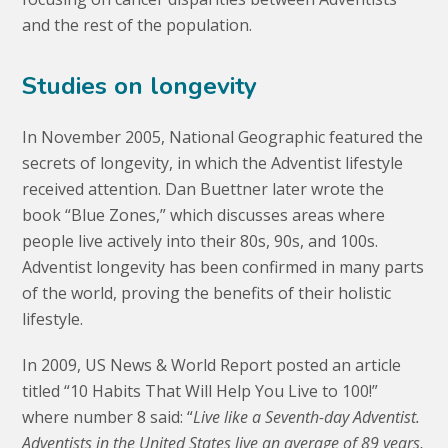
and the rest of the population.
Studies on longevity
In November 2005, National Geographic featured the
secrets of longevity, in which the Adventist lifestyle
received attention. Dan Buettner later wrote the
book “Blue Zones,” which discusses areas where
people live actively into their 80s, 90s, and 100s.
Adventist longevity has been confirmed in many parts
of the world, proving the benefits of their holistic
lifestyle.
In 2009, US News & World Report posted an article
titled “10 Habits That Will Help You Live to 100!”
where number 8 said: “
Live like a Seventh-day Adventist.
Adventists in the United States live an average of 89 years,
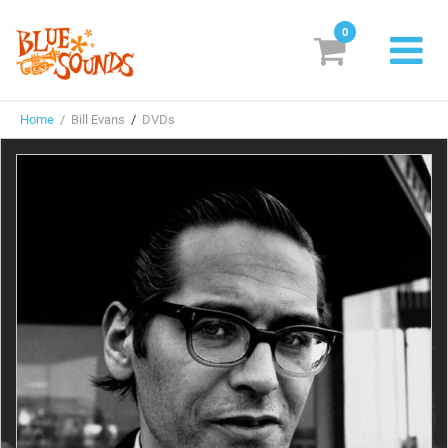
0
New Releases
Home
/ Bill Evans
/
DVDs
Labels
Suggestions
Genres & Styles
Vinyl
Box Sets
Search
Login/Register
Subscribe!
EUR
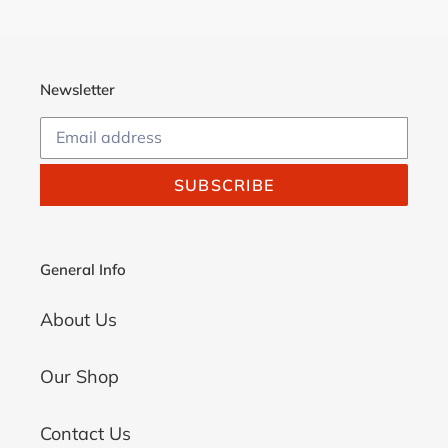
Newsletter
SUBSCRIBE
General Info
About Us
Our Shop
Contact Us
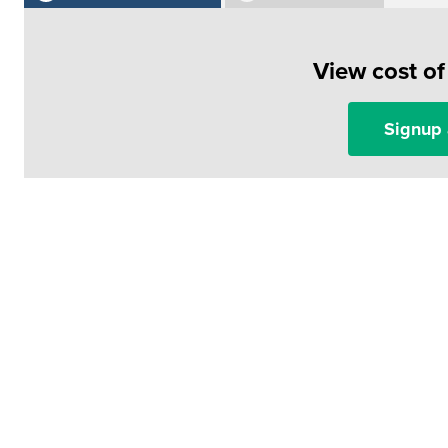
View cost o
Signup 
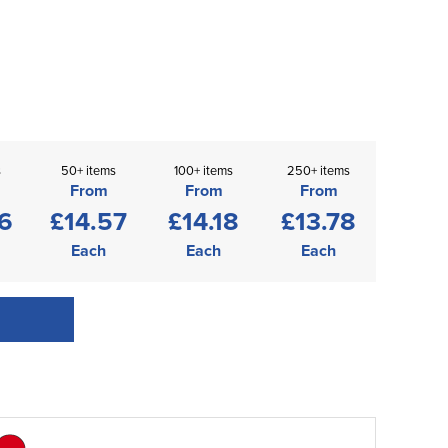
s
50+ items
100+ items
250+ items
From
From
From
6
£14.57
£14.18
£13.78
Each
Each
Each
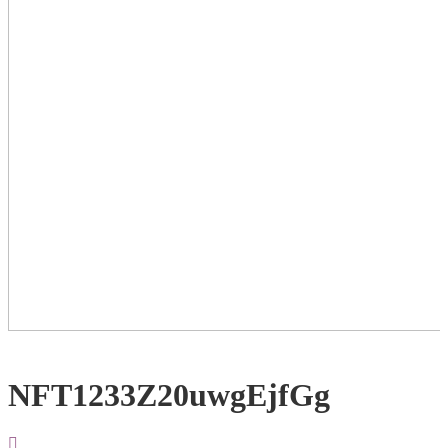
NFT1233Z20uwgEjfGg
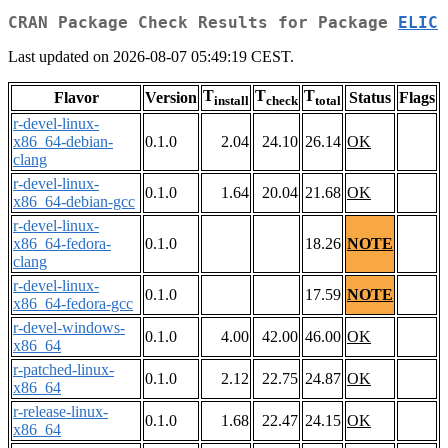
CRAN Package Check Results for Package
ELIC
Last updated on 2026-08-07 05:49:19 CEST.
T
T
T
Flavor
Version
Status
Flags
install
check
total
r-devel-linux-
x86_64-debian-
0.1.0
2.04
24.10
26.14
OK
clang
r-devel-linux-
0.1.0
1.64
20.04
21.68
OK
x86_64-debian-gcc
r-devel-linux-
x86_64-fedora-
0.1.0
18.26
NOTE
clang
r-devel-linux-
0.1.0
17.59
NOTE
x86_64-fedora-gcc
r-devel-windows-
0.1.0
4.00
42.00
46.00
OK
x86_64
r-patched-linux-
0.1.0
2.12
22.75
24.87
OK
x86_64
r-release-linux-
0.1.0
1.68
22.47
24.15
OK
x86_64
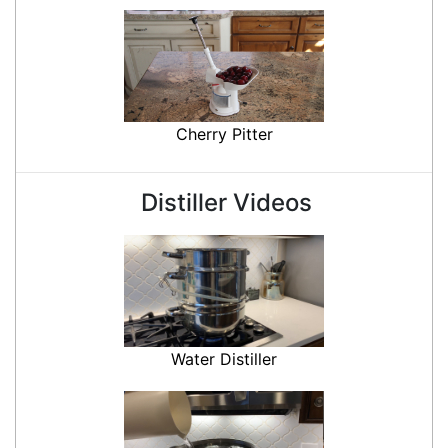
Cherry Pitter
Distiller Videos
Water Distiller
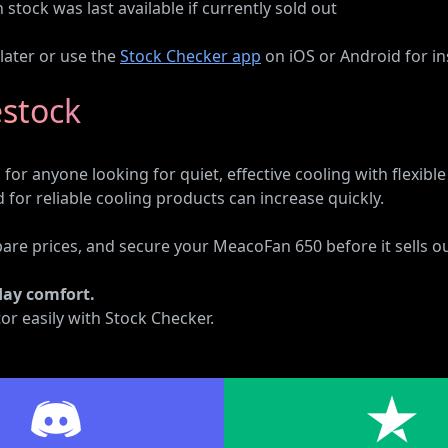
tock was last available if currently sold out
 later or use the
Stock Checker app
on iOS or Android for ins
estock
for anyone looking for quiet, effective cooling with flexib
or reliable cooling products can increase quickly.
pare prices, and secure your MeacoFan 650 before it sells ou
day comfort.
or easily with Stock Checker.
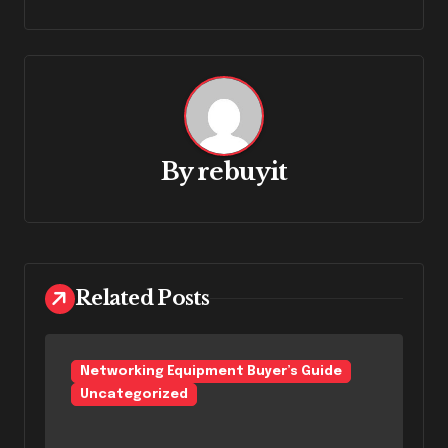
By
rebuyit
Related Posts
Networking Equipment Buyer’s Guide
Uncategorized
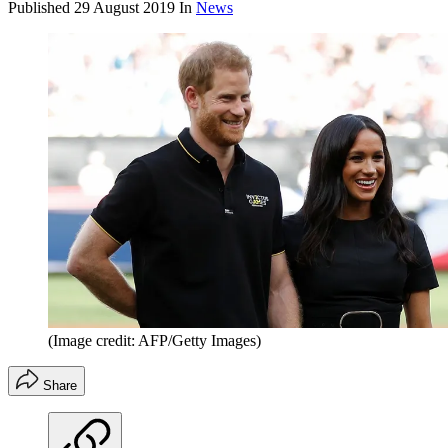
Published
29 August 2019
In
News
(Image credit: AFP/Getty Images)
Share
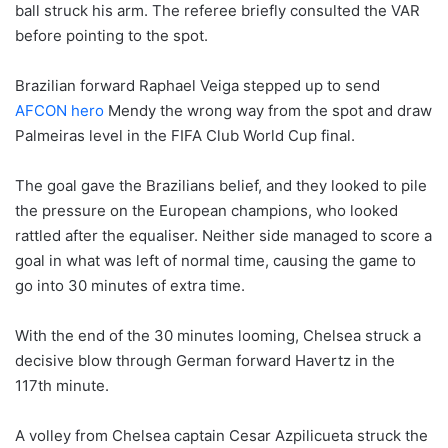
ball struck his arm. The referee briefly consulted the VAR
before pointing to the spot.
Brazilian forward Raphael Veiga stepped up to send
AFCON hero
Mendy the wrong way from the spot and draw
Palmeiras level in the FIFA Club World Cup final.
The goal gave the Brazilians belief, and they looked to pile
the pressure on the European champions, who looked
rattled after the equaliser. Neither side managed to score a
goal in what was left of normal time, causing the game to
go into 30 minutes of extra time.
With the end of the 30 minutes looming, Chelsea struck a
decisive blow through German forward Havertz in the
117th minute.
A volley from Chelsea captain Cesar Azpilicueta struck the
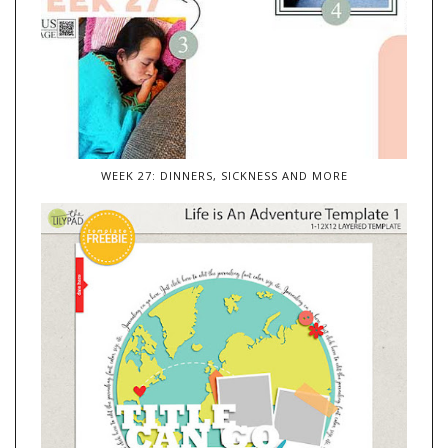
WEEK 27: DINNERS, SICKNESS AND MORE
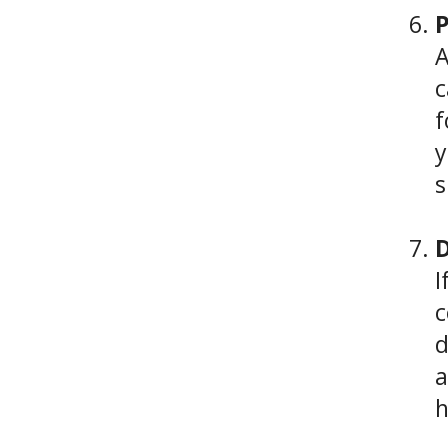
P
A
c
f
y
s
D
I
c
d
a
h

========================

Exercise requirements ▸ Lay out every line of text in the listing above as a numbered list, skipping blank lines and leaving the pictures out.

Answer to this problem ▸
1. and the rest of the population.
2. Studies on longevity
3. In November 2005, National Geographic featured the
4. secrets of longevity, in which the Adventist lifestyle
5. received attention. Dan Buettner later wrote the
6. book “Blue Zones,” which discusses areas where
7. people live actively into their 80s, 90s, and 100s.
8. Adventist longevity has been confirmed in many parts
9. of the world, proving the benefits of their holistic
10. lifestyle.
11. In 2009, US News & World Report posted an article
12. titled “10 Habits That Will Help You Live to 100!”
13. where number 8 said: “
14. Live like a Seventh-day Adventist.
15. Adventists in the United States live an average of 89 years,
16. 0
17. New Releases
18. Home
19. / Bill Evans
20. /
21. DVDs
22. Labels
23. Suggestions
24. Genres & Styles
25. Vinyl
26. Box Sets
27. Search
28. Login/Register
29. Subscribe!
30. EUR
31. Newsletter
32. SUBSCRIBE
33. General Info
34. About Us
35. Our Shop
36. Contact Us
37. View cost o
38. Signup 
39. s
40. 50+ items
41. 100+ items
42. 250+ items
43. From
44. From
45. From
46. 6
47. £14.57
48. £14.18
49. £13.78
50. Each
51. Each
52. Each
53. NFT1233Z20uwgEjfGg
54. CRAN Package Check Results for Package
55. ELIC
56. Last updated on 2026-08-07 05:49:19 CEST.
57. T
58. T
59. T
60. Flavor
61. Version
62. Status
63. Flags
64. install
65. check
66. total
67. r-devel-linux-
68. x86_64-debian-
69. 0.1.0
70. 2.04
71. 24.10
72. 26.14
73. OK
74. clang
75. r-devel-linux-
76. 0.1.0
77. 1.64
78. 20.04
79. 21.68
80. OK
81. x86_64-debian-gcc
82. r-devel-linux-
83. x86_64-fedora-
84. 0.1.0
85. 18.26
86. NOTE
87. clang
88. r-devel-linux-
89. 0.1.0
90. 17.59
91. NOTE
92. x86_64-fedora-gcc
93. r-devel-windows-
94. 0.1.0
95. 4.00
96. 42.00
97. 46.00
98. OK
99. x86_64
100. r-patched-linux-
101. 0.1.0
102. 2.12
103. 22.75
104. 24.87
105. OK
106. x86_64
107. r-release-linux-
108. 0.1.0
109. 1.68
110. 22.47
111. 24.15
112. OK
113. x86_64
114. Cherry Pitter
115. Distiller Videos
116. Water Distiller
117. tock was last available if currently sold out
118.  later or use the
119. Stock Checker app
120. on iOS or Android for ins
121. estock
122. for anyone looking for quiet, effective cooling with flexib
123. or reliable cooling products can increase quickly.
124. pare prices, and secure your MeacoFan 650 before it sells ou
125. day comfort.
126. or easily with Stock Checker.
127. By
128. rebuyit
129. Related Posts
130. Networking Equipment Buyer’s Guide
131. Uncategorized
132. Published
133. 29 August 2019
134. In
135. News
136. (Image credit: AFP/Getty Images)
137. Share
138. ball struck his arm. The referee briefly consulted the VAR
139. before pointing to the spot.
140. Brazilian forward Raphael Veiga stepped up to send
141. AFCON hero
142. Mendy the wrong way from the spot and draw
143. Palmeiras level in the FIFA Club World Cup final.
144. The goal gave the Brazilians belief, and they looked to pile
145. the pressure on the European champions, who looked
146. rattled after the equaliser. Neither side managed to score a
147. goal in what was left of normal time, causing the game to
148. go into 30 minutes of extra time.
149. With the end of the 30 minutes looming, Chelsea struck a
150. decisive blow through German forward Havertz in the
151. 117th minute.
152. A volley from Chelsea captain Cesar Azpilicueta struck the
153. WEEK 27: DINNERS, SICKNESS AND MORE
154. P
155. A
156. c
157. f
158. y
159. s
160. D
161. I
162. c
163. d
164. a
165. h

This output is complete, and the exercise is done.